MacAdam/Cage, 2003, 518 pages, C$25.50 tpb, ISBN 0-965-81867-5
For as long as Science Fiction has existed as a literary genre, its writers and fans have been equally busy considering it a Special Genre and complaining that no one takes it seriously. Why, they sigh, isn’t the mainstream paying attention to SF? Wouldn’t it be cool if mainstream authors wrote SF and SF story were taken seriously as Literature? Cue countless convention panels.
But the twenty-first century so far has been receptive to the blurring of genre boundaries.

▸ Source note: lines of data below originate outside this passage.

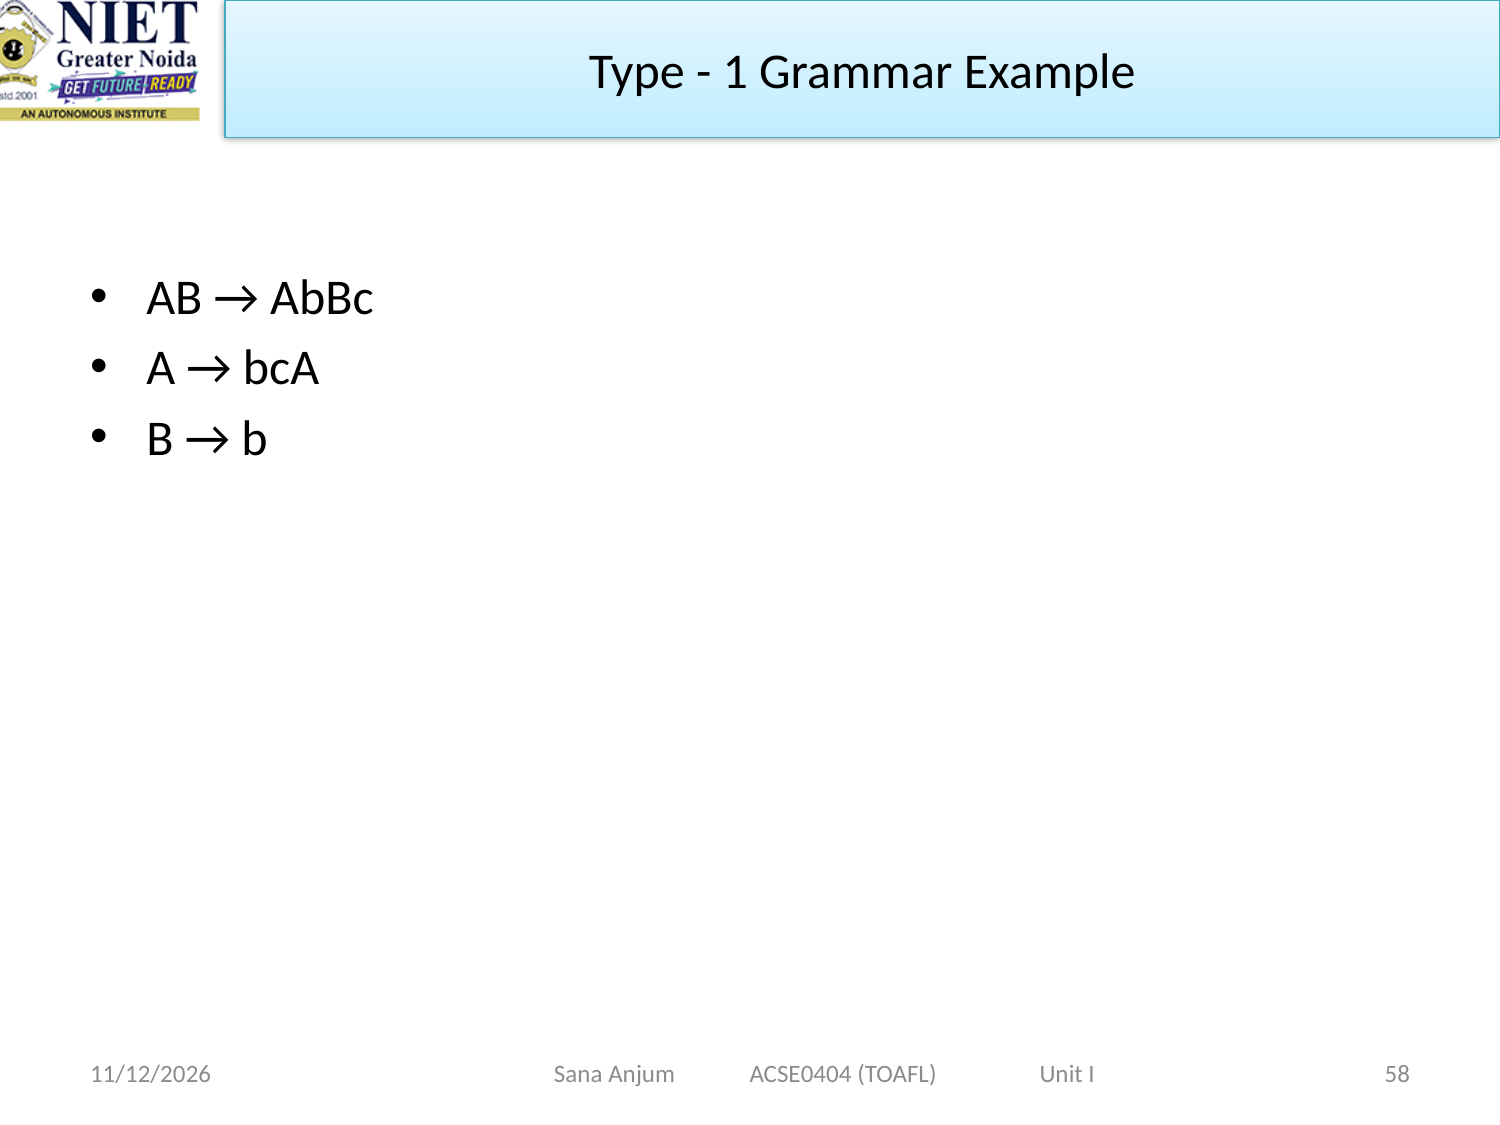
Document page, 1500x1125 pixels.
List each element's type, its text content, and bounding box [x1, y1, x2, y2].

picture [0, 0, 200, 121]
text_box Type - 1 Grammar Example [224, 0, 1500, 138]
list AB → AbBc A → bcA B → b [75, 187, 1438, 1025]
slide_number 58 [1074, 1042, 1425, 1103]
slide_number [75, 1042, 412, 1103]
footer Sana Anjum ACSE0404 (TOAFL) Unit I [412, 1042, 1074, 1103]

Amusingly, though, the most successful experiments have come from outside SF looking in: mainstream writers playing with typical SF clichés in increasingly skillful ways, in books published and read as mainstream fiction. (More cynical commentators will snark that it’s easier to teach good writers how to use SF elements than teach SF writers how to write well.)
And so we come to Audrey Niffenegger’s The Time Traveler’s Wife, a charming romance between a man unstuck in time and the woman around whom his life revolves. Henry’s life is complicated by a singular genetic trait: Uncontrollably, he travels through time, finding himself naked and confused in his past or future. The only constant is his wife, Claire, which he first meets when she was six but doesn’t see “in real time” until she is 20 and he is 28. Courtship can be complicated when you keep running into the same person at all stages of her life…
Never mind the suspicious genetic rationale for Henry’s time-traveling ability (which behaves as fantasy, but is eventually explained away in scientific terms): Niffenegger has the good sense to develop the tale as rigorously as she can given her premise, and the result can be impressive. Henry develops criminal skills as a matter of survival (finding yourself naked in Chicago in the winter helps make do of scruples), teaches his younger self to cope, obsesses about being there at crucial events of his life, and so on.
At times, it’s a harsh tale: There’s an obvious creep-factor in Henry meeting his to-be wife when she’s a child and he’s a fully-grown adult, but the novel does its best to acknowledge and mitigate the discomfort. On the other hand, the novel breaks other taboos with a smile, and gets grim when Henry defends Claire’s honor. There are heart-breaking scenes when their marriage goes through rough patches, and their first attempts to have a child prove gruesomely unsuccessful. The last hundred pages of the novel get grimmer and grimmer as hints of terrible things accumulate. A movie adaptation is scheduled for Christmas 2008: we’ll see what edginess remains on the screen.
But this is first and foremost a romantic comedy, and the very unusual love story between Henry and Claire is milked for all it’s worth: Despite the element of time-travel, it’s an unusually believable relationship, and this believability does much to contribute to the book’s compulsive attraction: It’s not a short novel, but it feels much shorter thanks to a steady forward rhythm and a series of secrets and revelations strung along the entire length of the novel.
The only nagging aspect to The Time Traveler’s Wife is implicit in its conceit: Henry’s travels through time are “unpredictable”, but dictated by dramatic needs more than anything else. Sequences describing Claire and Henry’s wedding, or the conception of their daughter, are virtuoso pieces of stunt plotting, but it’s at showy moments like those that the story gets less believable.
Still, it’s a small price to pay for a memorable piece of writing. Genre critics will be fascinated to see the way Niffenegger is able to make juice out of the old pressed lemon of time-travel, not by topping decades of genre history, but by looking at the possibilities of the idea through the lenses of mature adult romance. Well-written, well-plotted and well-detailed, The Time Traveler’s Wife also happens to be one of those books that genre fans and genre haters alike are likely to enjoy. Mainstream and SF, for once united: it just took an uncommonly good book to do it all.